* What needs to be done
Please return every line of the records below that contains the word "Anmeldung".

⁂

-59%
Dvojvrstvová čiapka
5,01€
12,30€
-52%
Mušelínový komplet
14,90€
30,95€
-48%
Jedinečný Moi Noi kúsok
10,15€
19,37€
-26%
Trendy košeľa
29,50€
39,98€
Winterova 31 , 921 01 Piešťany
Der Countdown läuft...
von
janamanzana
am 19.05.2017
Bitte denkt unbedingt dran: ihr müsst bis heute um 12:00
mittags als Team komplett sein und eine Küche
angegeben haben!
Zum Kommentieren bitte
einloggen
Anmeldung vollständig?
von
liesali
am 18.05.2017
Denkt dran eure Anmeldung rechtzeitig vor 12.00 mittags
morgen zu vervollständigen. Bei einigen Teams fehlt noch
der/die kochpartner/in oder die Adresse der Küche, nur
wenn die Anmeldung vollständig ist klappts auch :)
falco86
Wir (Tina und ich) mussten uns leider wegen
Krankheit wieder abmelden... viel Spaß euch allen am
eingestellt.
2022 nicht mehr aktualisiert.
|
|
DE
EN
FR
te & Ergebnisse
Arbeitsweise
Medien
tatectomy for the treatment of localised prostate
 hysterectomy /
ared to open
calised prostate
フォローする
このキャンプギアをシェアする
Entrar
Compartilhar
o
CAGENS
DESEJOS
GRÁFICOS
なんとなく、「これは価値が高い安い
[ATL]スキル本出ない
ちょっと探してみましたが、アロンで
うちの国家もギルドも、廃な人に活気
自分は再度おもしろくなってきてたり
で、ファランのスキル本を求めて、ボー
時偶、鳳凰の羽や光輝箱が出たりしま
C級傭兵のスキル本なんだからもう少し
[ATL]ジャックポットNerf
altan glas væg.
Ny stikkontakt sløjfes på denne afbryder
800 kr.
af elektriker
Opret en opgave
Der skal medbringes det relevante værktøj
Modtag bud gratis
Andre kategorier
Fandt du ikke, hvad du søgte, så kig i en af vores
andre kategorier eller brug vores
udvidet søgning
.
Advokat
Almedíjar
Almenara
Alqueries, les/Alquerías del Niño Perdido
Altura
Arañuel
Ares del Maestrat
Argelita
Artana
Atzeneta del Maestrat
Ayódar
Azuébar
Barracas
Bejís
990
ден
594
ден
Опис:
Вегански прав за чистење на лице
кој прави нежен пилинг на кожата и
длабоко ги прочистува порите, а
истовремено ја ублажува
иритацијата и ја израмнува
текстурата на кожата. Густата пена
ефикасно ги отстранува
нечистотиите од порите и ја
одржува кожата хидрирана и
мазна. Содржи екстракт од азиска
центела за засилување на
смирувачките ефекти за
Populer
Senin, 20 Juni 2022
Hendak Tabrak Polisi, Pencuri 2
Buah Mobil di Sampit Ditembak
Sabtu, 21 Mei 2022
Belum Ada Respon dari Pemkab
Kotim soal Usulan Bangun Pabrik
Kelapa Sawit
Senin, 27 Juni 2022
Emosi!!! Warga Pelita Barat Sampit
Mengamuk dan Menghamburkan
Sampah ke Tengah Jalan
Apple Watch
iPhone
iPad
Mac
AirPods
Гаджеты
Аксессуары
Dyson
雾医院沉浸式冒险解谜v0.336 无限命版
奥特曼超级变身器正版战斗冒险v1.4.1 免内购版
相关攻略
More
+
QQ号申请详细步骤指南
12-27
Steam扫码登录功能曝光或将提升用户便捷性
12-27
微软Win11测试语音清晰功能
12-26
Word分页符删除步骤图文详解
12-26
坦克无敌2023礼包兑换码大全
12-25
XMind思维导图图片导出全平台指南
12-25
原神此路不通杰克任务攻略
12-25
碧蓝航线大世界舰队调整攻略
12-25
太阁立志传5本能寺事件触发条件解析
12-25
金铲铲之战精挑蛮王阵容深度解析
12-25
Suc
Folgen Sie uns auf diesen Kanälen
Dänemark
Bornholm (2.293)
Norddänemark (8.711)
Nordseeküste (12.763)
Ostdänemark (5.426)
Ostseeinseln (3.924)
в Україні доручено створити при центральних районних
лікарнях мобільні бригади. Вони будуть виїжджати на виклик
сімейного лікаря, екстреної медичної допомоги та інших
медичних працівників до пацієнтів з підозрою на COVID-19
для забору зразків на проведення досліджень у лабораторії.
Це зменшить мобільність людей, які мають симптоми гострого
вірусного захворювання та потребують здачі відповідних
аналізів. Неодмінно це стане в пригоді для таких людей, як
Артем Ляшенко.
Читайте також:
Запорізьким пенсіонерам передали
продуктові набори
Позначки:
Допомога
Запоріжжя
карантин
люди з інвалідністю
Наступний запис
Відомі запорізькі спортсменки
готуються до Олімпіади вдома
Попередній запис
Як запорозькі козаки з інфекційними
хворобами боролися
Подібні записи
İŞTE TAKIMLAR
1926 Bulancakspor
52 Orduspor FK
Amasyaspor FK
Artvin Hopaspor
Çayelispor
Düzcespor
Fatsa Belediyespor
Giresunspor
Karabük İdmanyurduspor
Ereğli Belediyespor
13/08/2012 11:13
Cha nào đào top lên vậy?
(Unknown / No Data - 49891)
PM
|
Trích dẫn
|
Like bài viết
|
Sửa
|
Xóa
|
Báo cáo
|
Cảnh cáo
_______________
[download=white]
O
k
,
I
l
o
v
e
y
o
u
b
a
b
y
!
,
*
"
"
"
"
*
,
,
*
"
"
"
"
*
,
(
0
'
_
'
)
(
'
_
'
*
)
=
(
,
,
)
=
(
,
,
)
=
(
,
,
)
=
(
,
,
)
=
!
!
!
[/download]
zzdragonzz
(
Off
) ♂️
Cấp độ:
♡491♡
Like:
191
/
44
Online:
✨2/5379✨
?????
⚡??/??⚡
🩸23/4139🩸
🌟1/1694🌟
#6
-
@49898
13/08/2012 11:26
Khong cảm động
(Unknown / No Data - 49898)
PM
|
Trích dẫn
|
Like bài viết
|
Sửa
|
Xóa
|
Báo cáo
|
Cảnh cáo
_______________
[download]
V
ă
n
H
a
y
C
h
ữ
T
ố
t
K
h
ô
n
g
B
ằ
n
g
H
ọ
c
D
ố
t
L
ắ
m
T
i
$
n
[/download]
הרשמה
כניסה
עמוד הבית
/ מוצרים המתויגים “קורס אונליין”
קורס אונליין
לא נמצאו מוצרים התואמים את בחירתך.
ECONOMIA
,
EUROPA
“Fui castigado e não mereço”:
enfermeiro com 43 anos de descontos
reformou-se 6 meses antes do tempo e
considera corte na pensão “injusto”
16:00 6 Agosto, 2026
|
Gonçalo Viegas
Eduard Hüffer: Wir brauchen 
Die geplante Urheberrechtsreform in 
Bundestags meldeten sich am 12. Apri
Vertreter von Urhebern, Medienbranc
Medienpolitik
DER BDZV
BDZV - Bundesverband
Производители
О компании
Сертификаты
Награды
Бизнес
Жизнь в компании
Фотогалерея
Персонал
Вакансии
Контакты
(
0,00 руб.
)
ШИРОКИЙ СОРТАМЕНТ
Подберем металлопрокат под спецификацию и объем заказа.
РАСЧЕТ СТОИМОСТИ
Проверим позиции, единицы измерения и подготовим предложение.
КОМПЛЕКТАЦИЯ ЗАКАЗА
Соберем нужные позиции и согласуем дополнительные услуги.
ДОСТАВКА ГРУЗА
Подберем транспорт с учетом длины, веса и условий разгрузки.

⁂

* Expected answer
Anmeldung vollständig?
Denkt dran eure Anmeldung rechtzeitig vor 12.00 mittags
wenn die Anmeldung vollständig ist klappts auch :)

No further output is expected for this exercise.